Segment Start: Information supplied

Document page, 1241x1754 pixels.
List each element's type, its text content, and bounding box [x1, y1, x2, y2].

Segment End: Information supplied
Segment Start: Information supplied

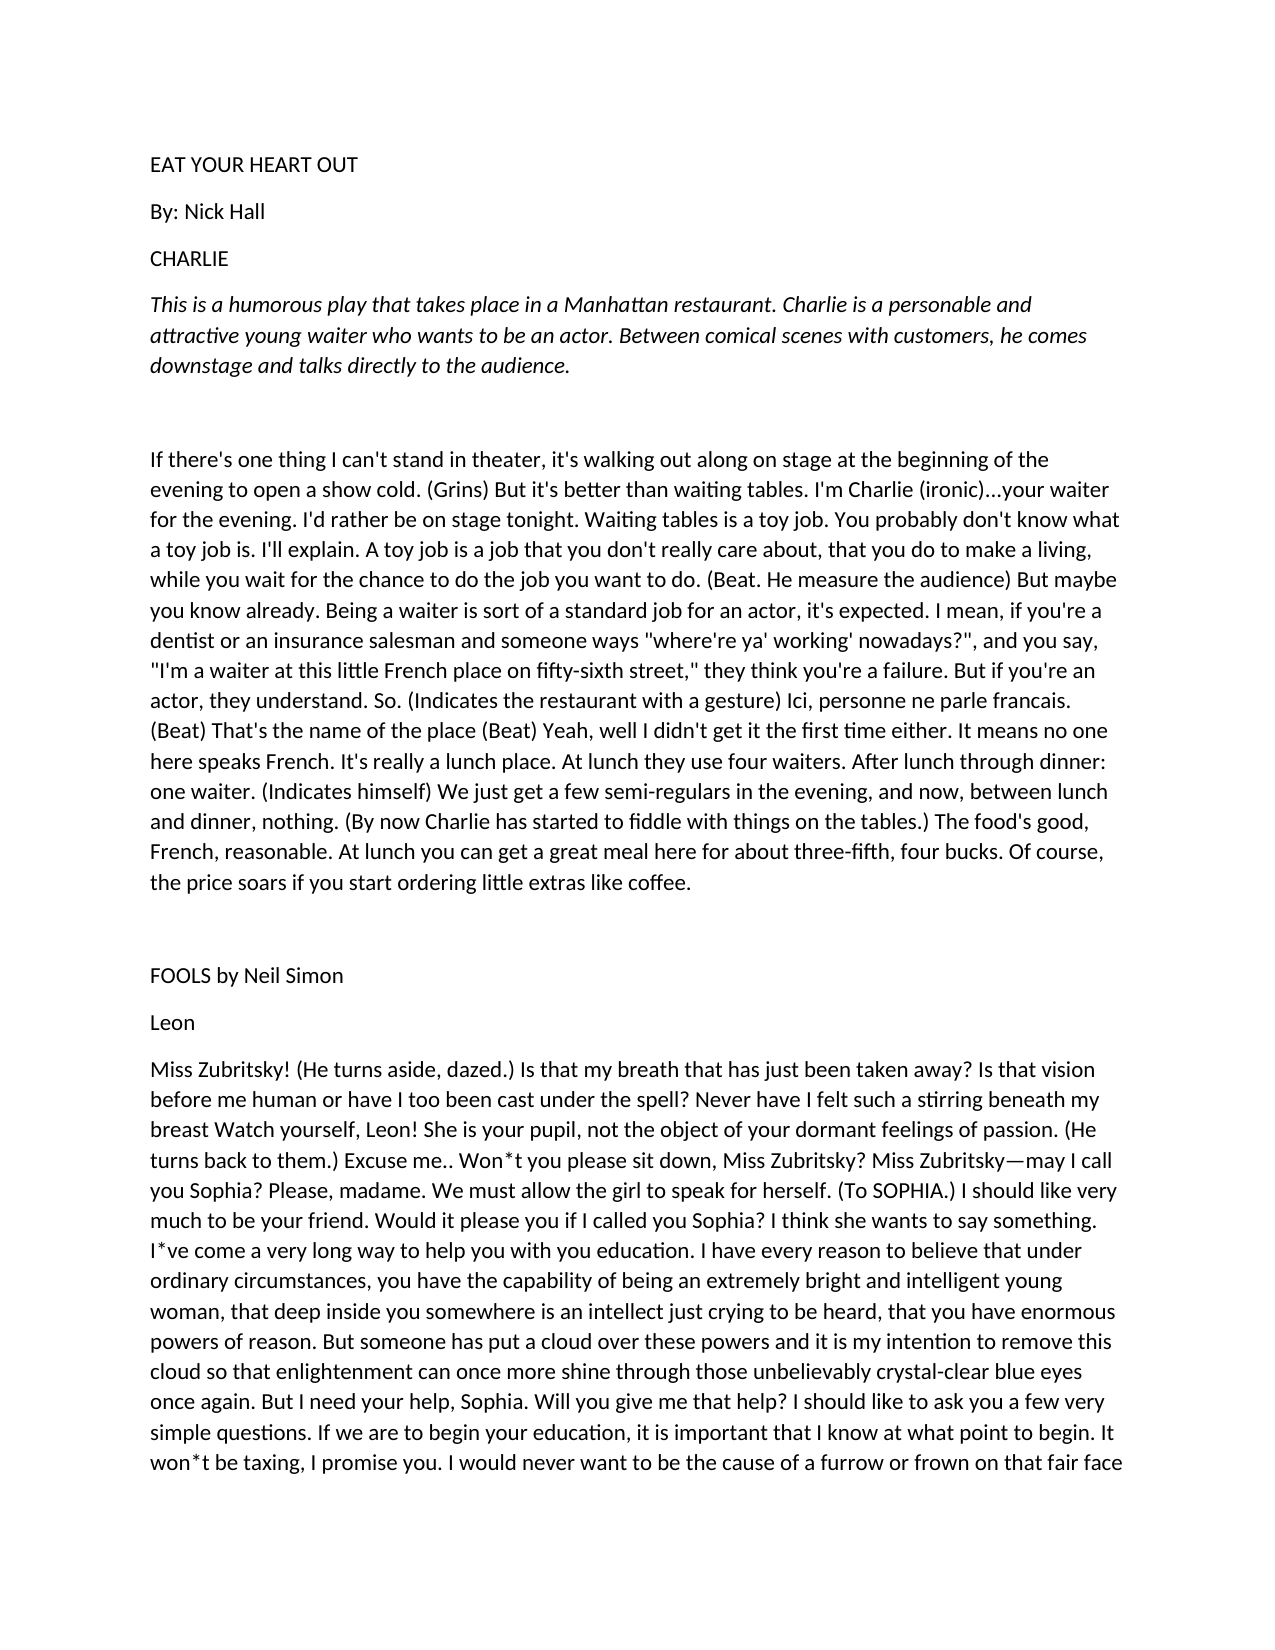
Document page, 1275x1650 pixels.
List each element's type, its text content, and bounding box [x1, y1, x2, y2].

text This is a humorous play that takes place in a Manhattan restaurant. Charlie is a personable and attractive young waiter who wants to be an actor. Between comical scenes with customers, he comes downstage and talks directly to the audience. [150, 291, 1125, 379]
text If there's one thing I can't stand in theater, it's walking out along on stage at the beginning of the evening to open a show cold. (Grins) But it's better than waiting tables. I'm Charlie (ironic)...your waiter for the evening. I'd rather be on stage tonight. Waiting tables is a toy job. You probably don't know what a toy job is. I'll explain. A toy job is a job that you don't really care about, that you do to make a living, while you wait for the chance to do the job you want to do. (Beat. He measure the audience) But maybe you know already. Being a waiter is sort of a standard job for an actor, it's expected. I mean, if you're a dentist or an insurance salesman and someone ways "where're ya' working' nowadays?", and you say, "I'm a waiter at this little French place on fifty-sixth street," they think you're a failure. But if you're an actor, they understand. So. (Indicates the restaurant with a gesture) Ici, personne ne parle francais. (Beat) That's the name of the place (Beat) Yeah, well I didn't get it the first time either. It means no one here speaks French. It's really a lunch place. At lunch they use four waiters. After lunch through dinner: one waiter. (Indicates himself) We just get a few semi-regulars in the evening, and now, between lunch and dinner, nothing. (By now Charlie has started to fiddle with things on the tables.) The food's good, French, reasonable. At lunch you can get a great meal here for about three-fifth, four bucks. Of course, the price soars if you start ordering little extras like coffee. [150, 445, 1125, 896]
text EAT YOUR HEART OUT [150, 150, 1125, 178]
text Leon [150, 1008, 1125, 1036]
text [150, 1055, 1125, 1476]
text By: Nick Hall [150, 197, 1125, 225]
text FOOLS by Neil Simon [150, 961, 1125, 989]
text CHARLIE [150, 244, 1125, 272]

Segment End: Information supplied

=== Required work ===
Check each line of the listing for "page". Show those that have it.

=== Response ===
Document page, 1241x1754 pixels.
Document page, 1275x1650 pixels.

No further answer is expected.